Link between cyber-bulling and suicide rates on the rise
Take a stand; save a life
Alone, isolated, unwanted and outcast are just some of the words that commonly cross the mind of someone who’s being bullied. According to Canadian Children’s Rights Council (CCRC), suicide is the second leading cause of death for 10 to 24-year-olds in Canada.
Eight out of 10 people who commit suicide showed signs of being bullied.
Stephanie Stone, Diversity and Human Rights Adviser, says that according to Mount Royal University’s personal harassment policy bullying is an, “offensive, malicious, intimidating, insulting or humiliating behaviour, often associated with the misuse of power or position.”
While most online statistics are directed towards primary education to high school, Stone says bullying is found everywhere.
Dangers for those being bullied:
— Social anxiety, loneliness, isolation
— Stress related health problems
— Low self-esteem
— School absenteeism and academic problems
— Aggressive behaviours
— Contemplating, attempting or committing suicide
Dangers for those that bully:
— Not knowing the difference between right and wrong
— Delinquency and substance use
— Academic problems and increased school dropout rate
— Sexual harassment and dating aggression
— Gang involvement and criminal adulthood
— Difficulties in their relationships with others
— Being bullied at the hands of others
“Bullying can be an issue for everyone. It’s not just something that happens in the school yard – it happens in workplaces, online and yes, on university campuses,” says Stone.
While there are many different places to report bullying on campus, Stone says she receives five to 10 reports a year.
“It can often be difficult for students to report bullying, for a variety of reasons. Students have expressed concerns of not being believed, being labelled a troublemaker and fear of reprisal as reasons for not reporting,” she says.
Rates of discrimination experienced among students who identify as lesbian, gay, bi-sexual, trans-identified, two-spirited, queer or questioning (LGBTQ) are three times higher than heterosexual youth, Statistics Canada reported.
Alarmingly, bullying doesn’t stop at school, with 40 per cent of Canadian workers reporting that they experienced bullying on a weekly basis. In recent years bullying has taken on a new form: through the Internet.
According to the Royal Canadian Mounted Police website, cyber-bullying is defined as: “sending mean or threatening messages or emails, posting embarrassing photos of someone online, creating a website to make fun of others, pretending to be someone by using their name and tricking someone into revealing personal or embarrassing information and sending it to others.”

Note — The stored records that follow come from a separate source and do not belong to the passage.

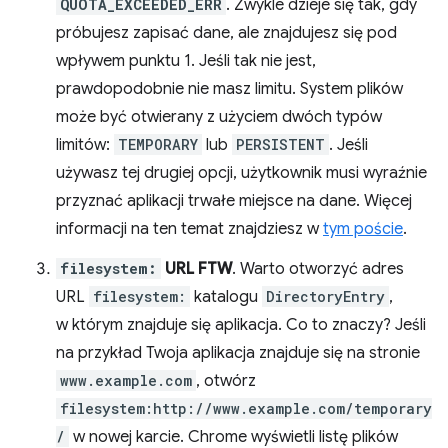
QUOTA_EXCEEDED_ERR
. Zwykle dzieje się tak, gdy
próbujesz zapisać dane, ale znajdujesz się pod
wpływem punktu 1. Jeśli tak nie jest,
prawdopodobnie nie masz limitu. System plików
może być otwierany z użyciem dwóch typów
limitów:
TEMPORARY
lub
PERSISTENT
. Jeśli
używasz tej drugiej opcji, użytkownik musi wyraźnie
przyznać aplikacji trwałe miejsce na dane. Więcej
informacji na ten temat znajdziesz w
tym poście
.
filesystem:
URL FTW
. Warto otworzyć adres
URL
filesystem:
katalogu
DirectoryEntry
,
w którym znajduje się aplikacja. Co to znaczy? Jeśli
na przykład Twoja aplikacja znajduje się na stronie
www.example.com
, otwórz
filesystem:http://www.example.com/temporary
/
w nowej karcie. Chrome wyświetli listę plików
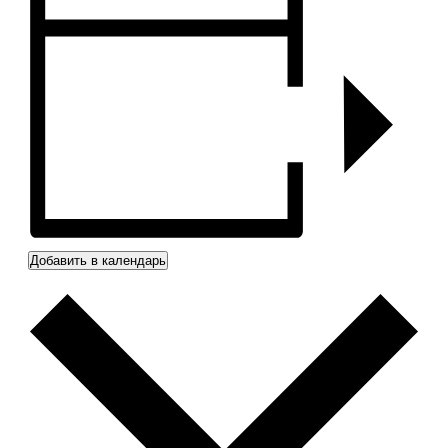
Добавить в календарь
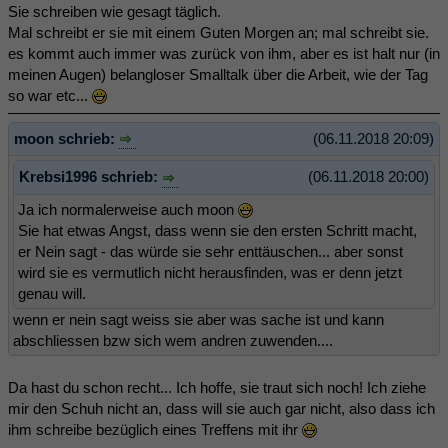
Sie schreiben wie gesagt täglich.
Mal schreibt er sie mit einem Guten Morgen an; mal schreibt sie.
es kommt auch immer was zurück von ihm, aber es ist halt nur (in
meinen Augen) belangloser Smalltalk über die Arbeit, wie der Tag
so war etc...
moon schrieb:
(06.11.2018 20:09)
Krebsi1996 schrieb:
(06.11.2018 20:00)
Ja ich normalerweise auch moon
Sie hat etwas Angst, dass wenn sie den ersten Schritt macht,
er Nein sagt - das würde sie sehr enttäuschen... aber sonst
wird sie es vermutlich nicht herausfinden, was er denn jetzt
genau will.
wenn er nein sagt weiss sie aber was sache ist und kann
abschliessen bzw sich wem andren zuwenden....
Da hast du schon recht... Ich hoffe, sie traut sich noch! Ich ziehe
mir den Schuh nicht an, dass will sie auch gar nicht, also dass ich
ihm schreibe bezüglich eines Treffens mit ihr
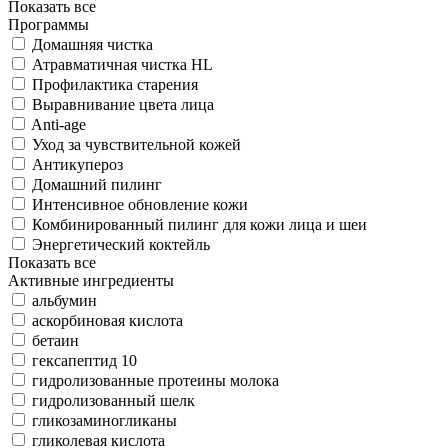
Показать все
Программы
Домашняя чистка
Атравматичная чистка HL
Профилактика старения
Выравнивание цвета лица
Anti-age
Уход за чувствительной кожей
Антикупероз
Домашний пилинг
Интенсивное обновление кожи
Комбинированный пилинг для кожи лица и шеи
Энергетический коктейль
Показать все
Активные ингредиенты
альбумин
аскорбиновая кислота
бетаин
гексапептид 10
гидролизованные протеины молока
гидролизованный шелк
гликозаминогликаны
гликолевая кислота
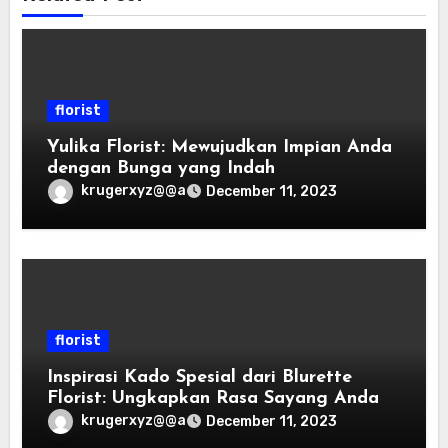
florist
Yulika Florist: Mewujudkan Impian Anda
dengan Bunga yang Indah
krugerxyz@@a
December 11, 2023
florist
Inspirasi Kado Spesial dari Blurette
Florist: Ungkapkan Rasa Sayang Anda
krugerxyz@@a
December 11, 2023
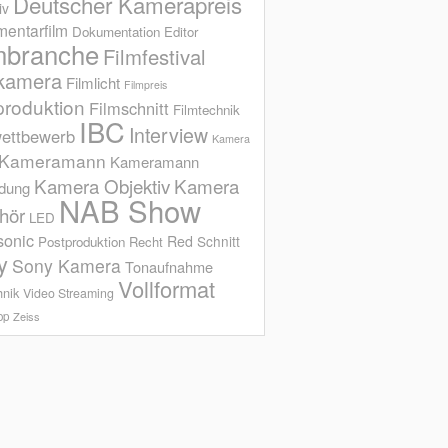
Deutscher Kamerapreis
iv
entarfilm
Dokumentation
Editor
mbranche
Filmfestival
kamera
Filmlicht
Filmpreis
produktion
Filmschnitt
Filmtechnik
IBC
Interview
ettbewerb
Kamera
Kameramann
Kameramann
Kamera Objektiv
Kamera
ldung
NAB Show
hör
LED
sonic
Red
Schnitt
Postproduktion
Recht
y
Sony Kamera
Tonaufnahme
Vollformat
hnik
Video Streaming
op
Zeiss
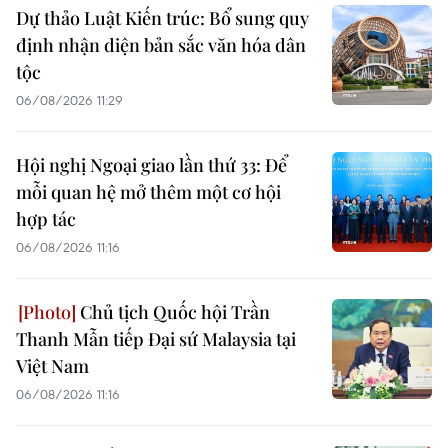
Dự thảo Luật Kiến trúc: Bổ sung quy
định nhận diện bản sắc văn hóa dân
tộc
06/08/2026 11:29
Hội nghị Ngoại giao lần thứ 33: Để
mỗi quan hệ mở thêm một cơ hội
hợp tác
06/08/2026 11:16
Chủ tịch Quốc hội Trần
Thanh Mẫn tiếp Đại sứ Malaysia tại
Việt Nam
06/08/2026 11:16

Two years ago, the death of Amanda Todd shook the nation. Todd, 15, committed suicide on Oct. 10, as a result of aggressive cyber-bullying. She lived in British Columbia. The teen posted a video on YouTube in September, a month prior to her suicide. In the video she described her life and the bullying she was experiencing through cue cards. Her death began a nation-wide anti-bullying campaign, the National Post reports.
CBC reported a case that happened last year, where Rehtaeh Parsons, 17, took her life after she was raped and then bullied for months. She lived in Nova Scotia. Canadian journalists protested for her name to be released, which was withheld due to child protection laws. The case, according to CBC, “sparked questions about justice, sexual violence and the role of social media.”
In another case reported by the National Post, Todd Loik, 15, committed suicide on Sept. 9 after constant cyber-bullying through Facebook and text messages. He lived in Saskatchewan. From reaching out to Todd’s mother, Loik’s mother was able to tap into her son’s messages. While not able to read all of them due to the extreme nature, in the article she says, “They were the nastiest things I’ve ever heard. I can’t even repeat — some of the things were just disgusting.”
These are only a few of the many cases.
Stone says there are multiple resources on campus for those who are experiencing bullying: Student Counseling, Student Advocacy, Peer Education, the Pride Centre and the Positive Space Initiative, the Iniskim and Native Student Centres, the Peer Support Centre.
“We can all protect ourselves from bullying by creating a culture of respect on campus, where bullying behaviour is not tolerated and bystanders speak out,” Stone says.
“We can report bullying when we witness or experience it, seek support and assess our own behaviour to make sure we are not engaging in bullying behaviours.”